[Start of section]
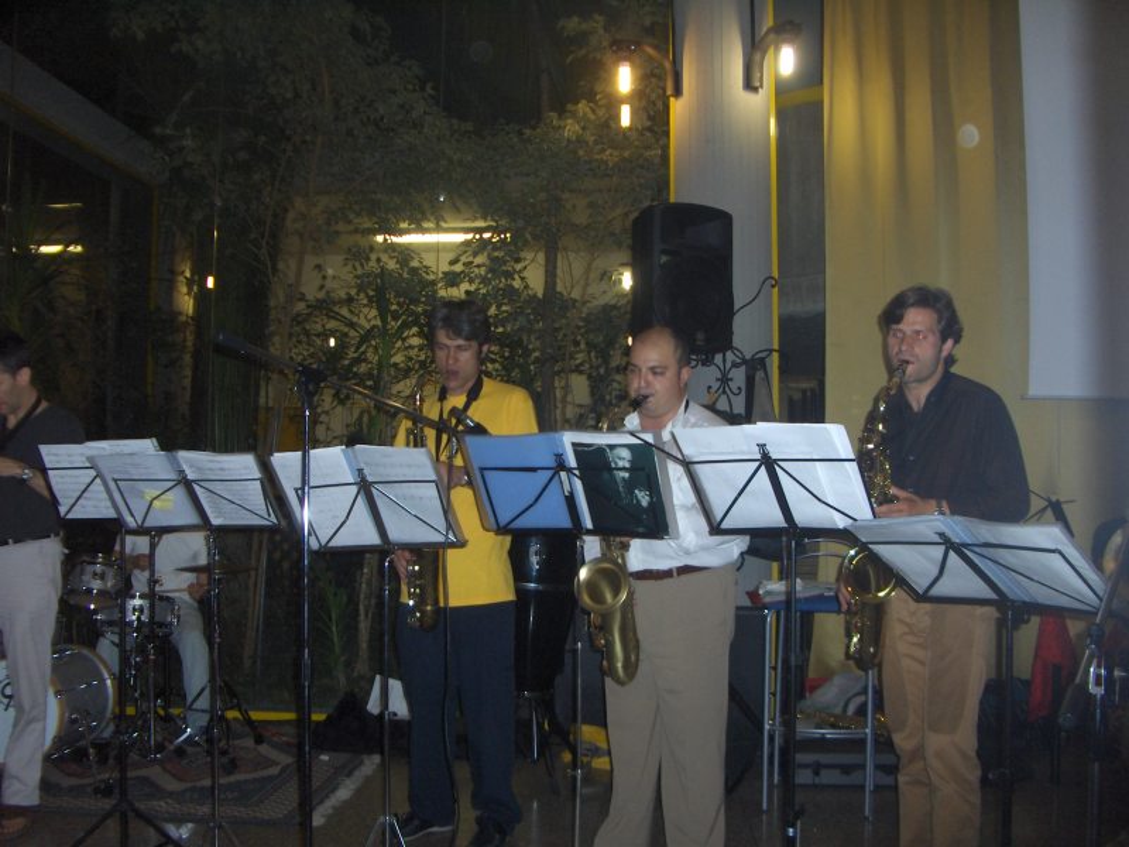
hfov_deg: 52.6
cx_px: 564
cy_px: 424
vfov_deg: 40.7
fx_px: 1142
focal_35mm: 35
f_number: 2.6
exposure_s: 1/60
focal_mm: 5.8
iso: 100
[End of section]
• **Problem statement**
Word for word, reproduce the listing above; no image should be carried over.

• **Response to this task**
hfov_deg: 52.6
cx_px: 564
cy_px: 424
vfov_deg: 40.7
fx_px: 1142
focal_35mm: 35
f_number: 2.6
exposure_s: 1/60
focal_mm: 5.8
iso: 100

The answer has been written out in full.